━━━━━ DATA RECORDS

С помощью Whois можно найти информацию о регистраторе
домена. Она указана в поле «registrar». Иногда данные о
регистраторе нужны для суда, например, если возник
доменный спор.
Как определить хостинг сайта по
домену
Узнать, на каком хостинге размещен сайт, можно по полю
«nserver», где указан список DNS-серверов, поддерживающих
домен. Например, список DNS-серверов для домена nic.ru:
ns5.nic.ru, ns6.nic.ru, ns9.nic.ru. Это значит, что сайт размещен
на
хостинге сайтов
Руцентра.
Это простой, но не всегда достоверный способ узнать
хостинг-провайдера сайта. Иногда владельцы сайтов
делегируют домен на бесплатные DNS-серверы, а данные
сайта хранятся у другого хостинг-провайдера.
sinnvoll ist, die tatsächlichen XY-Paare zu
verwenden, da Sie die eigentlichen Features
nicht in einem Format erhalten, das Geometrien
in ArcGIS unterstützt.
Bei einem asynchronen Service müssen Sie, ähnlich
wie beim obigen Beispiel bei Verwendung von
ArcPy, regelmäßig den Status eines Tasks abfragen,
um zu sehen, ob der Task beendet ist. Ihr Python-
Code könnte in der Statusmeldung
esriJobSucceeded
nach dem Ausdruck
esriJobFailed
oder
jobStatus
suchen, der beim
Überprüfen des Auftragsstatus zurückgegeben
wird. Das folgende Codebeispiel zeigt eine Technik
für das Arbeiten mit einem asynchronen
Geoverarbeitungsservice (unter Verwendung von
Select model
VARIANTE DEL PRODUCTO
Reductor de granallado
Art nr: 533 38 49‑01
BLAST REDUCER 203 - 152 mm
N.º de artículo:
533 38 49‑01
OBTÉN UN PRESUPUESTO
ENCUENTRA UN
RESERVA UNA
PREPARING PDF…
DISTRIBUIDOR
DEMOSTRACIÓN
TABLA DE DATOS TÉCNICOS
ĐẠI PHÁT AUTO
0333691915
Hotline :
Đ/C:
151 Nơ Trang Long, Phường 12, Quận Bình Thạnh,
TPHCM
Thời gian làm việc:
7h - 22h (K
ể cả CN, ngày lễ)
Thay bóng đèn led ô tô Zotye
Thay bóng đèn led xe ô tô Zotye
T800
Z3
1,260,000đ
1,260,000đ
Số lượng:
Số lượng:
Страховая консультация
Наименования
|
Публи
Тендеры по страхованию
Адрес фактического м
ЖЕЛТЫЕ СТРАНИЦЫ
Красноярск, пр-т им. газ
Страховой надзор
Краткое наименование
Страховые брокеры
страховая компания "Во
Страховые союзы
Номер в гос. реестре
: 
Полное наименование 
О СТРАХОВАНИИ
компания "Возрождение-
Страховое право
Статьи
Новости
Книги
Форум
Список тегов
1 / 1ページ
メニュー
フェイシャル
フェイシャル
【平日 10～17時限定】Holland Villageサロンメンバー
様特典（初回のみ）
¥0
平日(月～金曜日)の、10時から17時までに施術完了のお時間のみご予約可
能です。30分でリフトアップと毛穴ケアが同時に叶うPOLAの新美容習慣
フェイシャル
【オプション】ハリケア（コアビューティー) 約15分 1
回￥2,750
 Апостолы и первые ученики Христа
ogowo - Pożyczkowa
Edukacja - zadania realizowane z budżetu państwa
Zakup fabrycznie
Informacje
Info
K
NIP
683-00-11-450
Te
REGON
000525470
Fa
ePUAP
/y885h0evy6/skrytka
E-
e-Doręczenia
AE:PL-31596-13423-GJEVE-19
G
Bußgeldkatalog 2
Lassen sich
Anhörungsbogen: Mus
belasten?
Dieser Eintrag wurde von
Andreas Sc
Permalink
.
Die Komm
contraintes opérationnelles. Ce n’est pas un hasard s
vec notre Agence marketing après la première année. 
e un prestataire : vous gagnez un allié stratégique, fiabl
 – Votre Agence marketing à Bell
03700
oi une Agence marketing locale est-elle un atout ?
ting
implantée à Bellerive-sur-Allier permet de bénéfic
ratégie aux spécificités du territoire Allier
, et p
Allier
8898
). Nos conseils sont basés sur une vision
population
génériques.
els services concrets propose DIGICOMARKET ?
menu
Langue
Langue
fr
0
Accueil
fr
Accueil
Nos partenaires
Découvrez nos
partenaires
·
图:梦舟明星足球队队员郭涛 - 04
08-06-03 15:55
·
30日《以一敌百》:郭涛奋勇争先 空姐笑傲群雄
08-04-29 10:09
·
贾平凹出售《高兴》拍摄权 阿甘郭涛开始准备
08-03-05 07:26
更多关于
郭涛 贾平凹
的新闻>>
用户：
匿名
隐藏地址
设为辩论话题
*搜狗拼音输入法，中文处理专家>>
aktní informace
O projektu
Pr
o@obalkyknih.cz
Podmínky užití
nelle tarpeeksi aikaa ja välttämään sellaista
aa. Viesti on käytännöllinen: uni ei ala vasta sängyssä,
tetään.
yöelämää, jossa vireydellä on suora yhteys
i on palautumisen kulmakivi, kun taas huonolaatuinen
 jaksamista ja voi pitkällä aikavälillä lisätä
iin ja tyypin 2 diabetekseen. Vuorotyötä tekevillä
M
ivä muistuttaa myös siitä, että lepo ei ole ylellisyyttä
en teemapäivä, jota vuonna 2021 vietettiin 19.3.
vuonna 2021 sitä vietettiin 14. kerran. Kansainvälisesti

━━━━━━━━━━

■ WHAT THE TASK ASKS ■
Reproduce the data. Keep it exact.

■ WRITTEN SOLUTION ■
С помощью Whois можно найти информацию о регистраторе
домена. Она указана в поле «registrar». Иногда данные о
регистраторе нужны для суда, например, если возник
доменный спор.
Как определить хостинг сайта по
домену
Узнать, на каком хостинге размещен сайт, можно по полю
«nserver», где указан список DNS-серверов, поддерживающих
домен. Например, список DNS-серверов для домена nic.ru:
ns5.nic.ru, ns6.nic.ru, ns9.nic.ru. Это значит, что сайт размещен
на
хостинге сайтов
Руцентра.
Это простой, но не всегда достоверный способ узнать
хостинг-провайдера сайта. Иногда владельцы сайтов
делегируют домен на бесплатные DNS-серверы, а данные
сайта хранятся у другого хостинг-провайдера.
sinnvoll ist, die tatsächlichen XY-Paare zu
verwenden, da Sie die eigentlichen Features
nicht in einem Format erhalten, das Geometrien
in ArcGIS unterstützt.
Bei einem asynchronen Service müssen Sie, ähnlich
wie beim obigen Beispiel bei Verwendung von
ArcPy, regelmäßig den Status eines Tasks abfragen,
um zu sehen, ob der Task beendet ist. Ihr Python-
Code könnte in der Statusmeldung
esriJobSucceeded
nach dem Ausdruck
esriJobFailed
oder
jobStatus
suchen, der beim
Überprüfen des Auftragsstatus zurückgegeben
wird. Das folgende Codebeispiel zeigt eine Technik
für das Arbeiten mit einem asynchronen
Geoverarbeitungsservice (unter Verwendung von
Select model
VARIANTE DEL PRODUCTO
Reductor de granallado
Art nr: 533 38 49‑01
BLAST REDUCER 203 - 152 mm
N.º de artículo:
533 38 49‑01
OBTÉN UN PRESUPUESTO
ENCUENTRA UN
RESERVA UNA
PREPARING PDF…
DISTRIBUIDOR
DEMOSTRACIÓN
TABLA DE DATOS TÉCNICOS
ĐẠI PHÁT AUTO
0333691915
Hotline :
Đ/C:
151 Nơ Trang Long, Phường 12, Quận Bình Thạnh,
TPHCM
Thời gian làm việc:
7h - 22h (K
ể cả CN, ngày lễ)
Thay bóng đèn led ô tô Zotye
Thay bóng đèn led xe ô tô Zotye
T800
Z3
1,260,000đ
1,260,000đ
Số lượng:
Số lượng:
Страховая консультация
Наименования
|
Публи
Тендеры по страхованию
Адрес фактического м
ЖЕЛТЫЕ СТРАНИЦЫ
Красноярск, пр-т им. газ
Страховой надзор
Краткое наименование
Страховые брокеры
страховая компания "Во
Страховые союзы
Номер в гос. реестре
: 
Полное наименование 
О СТРАХОВАНИИ
компания "Возрождение-
Страховое право
Статьи
Новости
Книги
Форум
Список тегов
1 / 1ページ
メニュー
フェイシャル
フェイシャル
【平日 10～17時限定】Holland Villageサロンメンバー
様特典（初回のみ）
¥0
平日(月～金曜日)の、10時から17時までに施術完了のお時間のみご予約可
能です。30分でリフトアップと毛穴ケアが同時に叶うPOLAの新美容習慣
フェイシャル
【オプション】ハリケア（コアビューティー) 約15分 1
回￥2,750
 Апостолы и первые ученики Христа
ogowo - Pożyczkowa
Edukacja - zadania realizowane z budżetu państwa
Zakup fabrycznie
Informacje
Info
K
NIP
683-00-11-450
Te
REGON
000525470
Fa
ePUAP
/y885h0evy6/skrytka
E-
e-Doręczenia
AE:PL-31596-13423-GJEVE-19
G
Bußgeldkatalog 2
Lassen sich
Anhörungsbogen: Mus
belasten?
Dieser Eintrag wurde von
Andreas Sc
Permalink
.
Die Komm
contraintes opérationnelles. Ce n’est pas un hasard s
vec notre Agence marketing après la première année. 
e un prestataire : vous gagnez un allié stratégique, fiabl
 – Votre Agence marketing à Bell
03700
oi une Agence marketing locale est-elle un atout ?
ting
implantée à Bellerive-sur-Allier permet de bénéfic
ratégie aux spécificités du territoire Allier
, et p
Allier
8898
). Nos conseils sont basés sur une vision
population
génériques.
els services concrets propose DIGICOMARKET ?
menu
Langue
Langue
fr
0
Accueil
fr
Accueil
Nos partenaires
Découvrez nos
partenaires
·
图:梦舟明星足球队队员郭涛 - 04
08-06-03 15:55
·
30日《以一敌百》:郭涛奋勇争先 空姐笑傲群雄
08-04-29 10:09
·
贾平凹出售《高兴》拍摄权 阿甘郭涛开始准备
08-03-05 07:26
更多关于
郭涛 贾平凹
的新闻>>
用户：
匿名
隐藏地址
设为辩论话题
*搜狗拼音输入法，中文处理专家>>
aktní informace
O projektu
Pr
o@obalkyknih.cz
Podmínky užití
nelle tarpeeksi aikaa ja välttämään sellaista
aa. Viesti on käytännöllinen: uni ei ala vasta sängyssä,
tetään.
yöelämää, jossa vireydellä on suora yhteys
i on palautumisen kulmakivi, kun taas huonolaatuinen
 jaksamista ja voi pitkällä aikavälillä lisätä
iin ja tyypin 2 diabetekseen. Vuorotyötä tekevillä
M
ivä muistuttaa myös siitä, että lepo ei ole ylellisyyttä
en teemapäivä, jota vuonna 2021 vietettiin 19.3.
vuonna 2021 sitä vietettiin 14. kerran. Kansainvälisesti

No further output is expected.